When Mark Levin berates Democrats for ignoring the lessons of Venezuela, he might do well to consider the observation of his Fox News comrade-in-arms Tucker Carlson. For several months now, Carlson has raised the hackles of fellow conservatives for suggesting that the GOP is failing to come to terms with popular dissatisfaction with the status quo that has spread well beyond the Trump base. “Look what happened in Venezuela. People looked up one day and they’re like, ‘Wait a second, nine families control the whole economy but we still have the vote, and to punish them, we’re going to elect this guy, Hugo Chávez, and then Nicolás Maduro.'”
In a similar vein, concern that popular dissatisfaction is leading to a fraying of the global commitment to capitalism across the advanced democratic nations was widely voiced at the World Economic Forum this week. Writing from Davos, Katherine Bell, the editor of Barron's, reflected the anxiety among political, civic and business leaders in the face of growing populist movements on the left and the right. She bemoaned the rise of anti-trade, anti-globalization sentiments at a time when the global embrace of capitalism is widely credited with engendering previously unimaginable improvements in the quality of life across the globe, including lifting a billion people out of extreme poverty over the past three decades, cutting the percentage of the world population living in extreme poverty nearly in half, and reducing child mortality in low- and middle-income countries by 40%.

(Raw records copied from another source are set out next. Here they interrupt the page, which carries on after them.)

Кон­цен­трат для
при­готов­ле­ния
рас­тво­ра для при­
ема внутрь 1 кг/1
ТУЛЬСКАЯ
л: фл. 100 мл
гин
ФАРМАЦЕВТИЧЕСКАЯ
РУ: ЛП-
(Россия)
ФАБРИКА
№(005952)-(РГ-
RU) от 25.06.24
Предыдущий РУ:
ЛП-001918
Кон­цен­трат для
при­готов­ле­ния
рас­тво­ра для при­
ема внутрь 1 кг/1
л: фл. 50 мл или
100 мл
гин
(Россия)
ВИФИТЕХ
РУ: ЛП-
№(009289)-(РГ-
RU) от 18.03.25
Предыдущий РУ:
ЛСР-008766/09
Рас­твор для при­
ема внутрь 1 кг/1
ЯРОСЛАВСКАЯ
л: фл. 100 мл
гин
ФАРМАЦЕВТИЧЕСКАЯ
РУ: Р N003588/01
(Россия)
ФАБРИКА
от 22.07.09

The notion that the system is broken at home is the flip side of a system that has produced the dramatic achievements across the world that Bell cited. The decline in global poverty has come about in large part as a product of the end of the Cold War, the global embrace of the world economic order championed by the United States, and the ensuing entry of hundreds of millions workers into interconnected global labor markets. Over the past half-century, the opening up of China and India, and the transformation of Southeast Asia, underpinned the globalization and outsourcing of jobs that in turn suppressed the incomes and unsettled the lives and livelihoods of workers at home.
The political tensions that gave us Donald Trump and Bernie Sanders, and now AOC and Elizabeth Warren, are tensions inherent in a world that is struggling to balance the moral, political and economic consequences of capitalism and democracy. Mark Levin and other conservatives – and now Michael Bloomberg and Howard Schultz have jumped on board – should take a deep breath before they continue down the well-worn path of name-calling and crying "Socialism!" at every proposal that comes down the road seeking to ameliorate popular discontent. Socialism is not a product of marginal tax rates, and the creation of a 70% rate would not make America a socialist country in 2020 any more than America was a socialist country during the Eisenhower years when top marginal tax rate was 90%. Instead, the rising appeal of socialism in public opinion polling should be seen – as Tucker Carlson aptly observed – as a result of a system that may be producing miracles abroad, but has produced a real sense of financial insecurity and instability for a large share of Americans at home. Those Americans vote, and rather than sloganeering and name-calling, politicians and pundits would be better served to take their concerns seriously.